START Records provided

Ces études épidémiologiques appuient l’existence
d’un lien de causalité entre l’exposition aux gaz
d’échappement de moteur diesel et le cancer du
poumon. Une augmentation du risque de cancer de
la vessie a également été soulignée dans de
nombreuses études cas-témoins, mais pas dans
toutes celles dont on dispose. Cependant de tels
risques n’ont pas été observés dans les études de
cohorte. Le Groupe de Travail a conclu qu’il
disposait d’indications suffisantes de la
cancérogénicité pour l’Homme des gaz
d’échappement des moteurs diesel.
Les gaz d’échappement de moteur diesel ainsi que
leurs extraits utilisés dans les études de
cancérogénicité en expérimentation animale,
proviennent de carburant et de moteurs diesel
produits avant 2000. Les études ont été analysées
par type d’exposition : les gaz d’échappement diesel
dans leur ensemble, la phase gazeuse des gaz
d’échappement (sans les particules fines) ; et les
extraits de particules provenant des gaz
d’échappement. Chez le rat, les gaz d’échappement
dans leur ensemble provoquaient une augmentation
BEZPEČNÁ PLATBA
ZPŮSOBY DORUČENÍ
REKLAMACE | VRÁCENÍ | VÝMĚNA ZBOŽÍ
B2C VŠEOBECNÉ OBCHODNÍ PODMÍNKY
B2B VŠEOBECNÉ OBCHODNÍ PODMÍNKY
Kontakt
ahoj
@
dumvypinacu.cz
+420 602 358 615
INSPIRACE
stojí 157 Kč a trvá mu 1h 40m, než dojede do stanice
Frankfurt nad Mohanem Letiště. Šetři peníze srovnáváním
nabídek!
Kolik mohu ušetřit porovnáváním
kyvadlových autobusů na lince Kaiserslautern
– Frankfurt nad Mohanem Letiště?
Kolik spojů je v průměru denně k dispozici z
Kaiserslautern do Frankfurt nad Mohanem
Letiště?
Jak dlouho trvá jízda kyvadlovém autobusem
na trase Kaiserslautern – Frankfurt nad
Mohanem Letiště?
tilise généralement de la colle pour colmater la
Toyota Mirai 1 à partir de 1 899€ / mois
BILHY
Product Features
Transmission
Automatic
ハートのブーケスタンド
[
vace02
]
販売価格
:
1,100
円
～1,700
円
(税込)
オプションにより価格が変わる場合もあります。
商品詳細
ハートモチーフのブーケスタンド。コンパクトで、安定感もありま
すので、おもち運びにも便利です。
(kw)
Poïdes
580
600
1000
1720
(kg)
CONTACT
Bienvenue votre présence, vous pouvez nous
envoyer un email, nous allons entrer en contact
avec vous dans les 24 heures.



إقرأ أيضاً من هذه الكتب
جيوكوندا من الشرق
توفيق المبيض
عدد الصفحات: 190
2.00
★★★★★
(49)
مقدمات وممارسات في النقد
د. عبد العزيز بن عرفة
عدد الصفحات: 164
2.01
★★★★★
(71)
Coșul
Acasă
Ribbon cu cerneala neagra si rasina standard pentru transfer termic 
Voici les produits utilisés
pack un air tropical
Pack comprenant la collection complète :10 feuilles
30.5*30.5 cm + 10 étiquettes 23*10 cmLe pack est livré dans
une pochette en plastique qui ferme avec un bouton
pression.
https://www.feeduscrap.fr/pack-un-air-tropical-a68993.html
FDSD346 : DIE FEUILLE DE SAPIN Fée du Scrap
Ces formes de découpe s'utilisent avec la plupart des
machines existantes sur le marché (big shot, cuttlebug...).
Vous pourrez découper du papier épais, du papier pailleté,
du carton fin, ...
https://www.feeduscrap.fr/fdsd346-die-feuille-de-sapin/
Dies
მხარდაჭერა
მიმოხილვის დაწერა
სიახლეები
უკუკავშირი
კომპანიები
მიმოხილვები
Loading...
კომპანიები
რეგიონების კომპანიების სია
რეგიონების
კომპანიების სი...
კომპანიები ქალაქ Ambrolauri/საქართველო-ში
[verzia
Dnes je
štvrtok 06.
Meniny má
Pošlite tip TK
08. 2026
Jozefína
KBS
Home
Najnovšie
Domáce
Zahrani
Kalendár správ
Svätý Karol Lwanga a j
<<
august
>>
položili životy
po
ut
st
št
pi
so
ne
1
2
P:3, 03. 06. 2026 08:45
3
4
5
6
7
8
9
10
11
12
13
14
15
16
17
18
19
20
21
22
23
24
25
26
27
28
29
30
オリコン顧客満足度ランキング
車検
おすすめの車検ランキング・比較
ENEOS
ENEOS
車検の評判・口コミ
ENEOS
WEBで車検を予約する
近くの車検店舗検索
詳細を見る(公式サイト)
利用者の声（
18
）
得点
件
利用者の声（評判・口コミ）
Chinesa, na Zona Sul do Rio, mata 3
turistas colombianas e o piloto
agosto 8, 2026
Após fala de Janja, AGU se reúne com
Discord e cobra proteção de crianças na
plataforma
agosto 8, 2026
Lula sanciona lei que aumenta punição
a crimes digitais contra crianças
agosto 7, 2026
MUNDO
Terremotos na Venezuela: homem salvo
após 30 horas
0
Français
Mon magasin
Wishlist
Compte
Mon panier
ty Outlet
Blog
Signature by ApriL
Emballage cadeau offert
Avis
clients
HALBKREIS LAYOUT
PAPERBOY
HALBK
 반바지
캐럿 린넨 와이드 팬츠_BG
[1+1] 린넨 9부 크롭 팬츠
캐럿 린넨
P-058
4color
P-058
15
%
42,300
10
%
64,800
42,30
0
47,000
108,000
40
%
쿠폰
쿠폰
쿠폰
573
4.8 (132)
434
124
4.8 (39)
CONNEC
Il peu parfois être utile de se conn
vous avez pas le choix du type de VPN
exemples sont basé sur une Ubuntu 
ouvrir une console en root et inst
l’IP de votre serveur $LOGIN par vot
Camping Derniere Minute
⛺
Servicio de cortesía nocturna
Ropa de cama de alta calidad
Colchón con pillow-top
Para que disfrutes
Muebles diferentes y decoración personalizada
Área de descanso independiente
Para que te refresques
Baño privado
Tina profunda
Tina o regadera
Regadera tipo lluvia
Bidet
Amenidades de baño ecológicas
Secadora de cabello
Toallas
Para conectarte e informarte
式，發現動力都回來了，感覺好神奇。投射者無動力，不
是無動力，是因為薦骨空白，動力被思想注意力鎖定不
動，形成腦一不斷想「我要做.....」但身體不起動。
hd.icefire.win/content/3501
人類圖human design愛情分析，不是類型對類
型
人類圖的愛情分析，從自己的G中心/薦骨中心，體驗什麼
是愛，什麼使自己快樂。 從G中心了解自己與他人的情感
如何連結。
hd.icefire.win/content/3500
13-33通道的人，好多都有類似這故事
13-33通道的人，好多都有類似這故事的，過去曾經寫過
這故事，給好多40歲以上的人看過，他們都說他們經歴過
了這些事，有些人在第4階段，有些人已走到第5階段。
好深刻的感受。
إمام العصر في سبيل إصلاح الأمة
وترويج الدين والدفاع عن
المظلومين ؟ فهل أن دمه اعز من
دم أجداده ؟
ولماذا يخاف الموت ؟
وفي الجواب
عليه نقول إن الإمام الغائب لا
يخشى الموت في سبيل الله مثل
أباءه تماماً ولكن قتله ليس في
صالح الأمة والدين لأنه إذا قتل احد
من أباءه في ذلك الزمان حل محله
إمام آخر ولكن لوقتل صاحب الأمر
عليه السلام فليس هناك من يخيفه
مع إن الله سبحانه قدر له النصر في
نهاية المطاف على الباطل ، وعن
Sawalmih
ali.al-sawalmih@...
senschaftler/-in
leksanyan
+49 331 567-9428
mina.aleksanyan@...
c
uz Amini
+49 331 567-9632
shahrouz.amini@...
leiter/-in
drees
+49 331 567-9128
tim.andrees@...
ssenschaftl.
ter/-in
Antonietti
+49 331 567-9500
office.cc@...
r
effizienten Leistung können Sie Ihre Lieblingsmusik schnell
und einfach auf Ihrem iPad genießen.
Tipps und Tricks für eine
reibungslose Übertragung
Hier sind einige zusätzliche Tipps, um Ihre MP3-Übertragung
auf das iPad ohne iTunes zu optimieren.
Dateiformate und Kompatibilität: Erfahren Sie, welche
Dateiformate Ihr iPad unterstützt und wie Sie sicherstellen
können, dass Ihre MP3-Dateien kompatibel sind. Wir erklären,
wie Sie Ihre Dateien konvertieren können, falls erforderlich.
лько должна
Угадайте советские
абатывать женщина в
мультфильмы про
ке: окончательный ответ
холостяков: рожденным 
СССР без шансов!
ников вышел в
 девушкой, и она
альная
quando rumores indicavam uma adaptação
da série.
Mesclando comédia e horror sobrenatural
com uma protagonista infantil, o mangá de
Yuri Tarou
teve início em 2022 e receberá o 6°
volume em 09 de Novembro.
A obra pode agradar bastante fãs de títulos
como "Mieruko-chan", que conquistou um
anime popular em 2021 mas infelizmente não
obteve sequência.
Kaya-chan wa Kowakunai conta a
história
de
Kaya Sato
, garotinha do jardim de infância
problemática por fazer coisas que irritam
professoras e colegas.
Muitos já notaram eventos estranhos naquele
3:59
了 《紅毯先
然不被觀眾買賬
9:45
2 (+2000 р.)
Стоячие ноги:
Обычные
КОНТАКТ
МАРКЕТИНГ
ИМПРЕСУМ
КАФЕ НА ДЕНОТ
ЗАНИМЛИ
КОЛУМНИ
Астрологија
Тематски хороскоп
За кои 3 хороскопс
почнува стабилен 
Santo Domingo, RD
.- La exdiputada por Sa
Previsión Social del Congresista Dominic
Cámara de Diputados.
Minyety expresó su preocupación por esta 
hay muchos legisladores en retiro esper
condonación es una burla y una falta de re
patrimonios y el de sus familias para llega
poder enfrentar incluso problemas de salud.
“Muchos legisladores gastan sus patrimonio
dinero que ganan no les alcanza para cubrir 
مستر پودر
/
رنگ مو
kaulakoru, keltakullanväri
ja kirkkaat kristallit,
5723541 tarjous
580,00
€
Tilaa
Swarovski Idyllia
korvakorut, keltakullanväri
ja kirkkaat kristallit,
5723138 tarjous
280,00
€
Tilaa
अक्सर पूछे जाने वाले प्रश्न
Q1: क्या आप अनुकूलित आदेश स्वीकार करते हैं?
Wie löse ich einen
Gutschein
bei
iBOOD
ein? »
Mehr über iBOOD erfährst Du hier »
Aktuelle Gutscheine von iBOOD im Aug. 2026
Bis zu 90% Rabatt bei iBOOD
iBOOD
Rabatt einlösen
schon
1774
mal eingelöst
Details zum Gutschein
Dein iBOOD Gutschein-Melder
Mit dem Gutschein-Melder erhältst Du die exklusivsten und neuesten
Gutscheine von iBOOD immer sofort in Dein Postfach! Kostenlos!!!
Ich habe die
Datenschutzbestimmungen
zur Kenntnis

END Records provided

- _Description of the task_
Render the material from its first line through the line containing "d’échappement des moteurs diesel." as a Markdown table with the columns Row and Line. Give each line its own numbered row and omit blank lines.

- _Output below_
| Row | Line |
|---|---|
| 1 | Ces études épidémiologiques appuient l’existence |
| 2 | d’un lien de causalité entre l’exposition aux gaz |
| 3 | d’échappement de moteur diesel et le cancer du |
| 4 | poumon. Une augmentation du risque de cancer de |
| 5 | la vessie a également été soulignée dans de |
| 6 | nombreuses études cas-témoins, mais pas dans |
| 7 | toutes celles dont on dispose. Cependant de tels |
| 8 | risques n’ont pas été observés dans les études de |
| 9 | cohorte. Le Groupe de Travail a conclu qu’il |
| 10 | disposait d’indications suffisantes de la |
| 11 | cancérogénicité pour l’Homme des gaz |
| 12 | d’échappement des moteurs diesel. |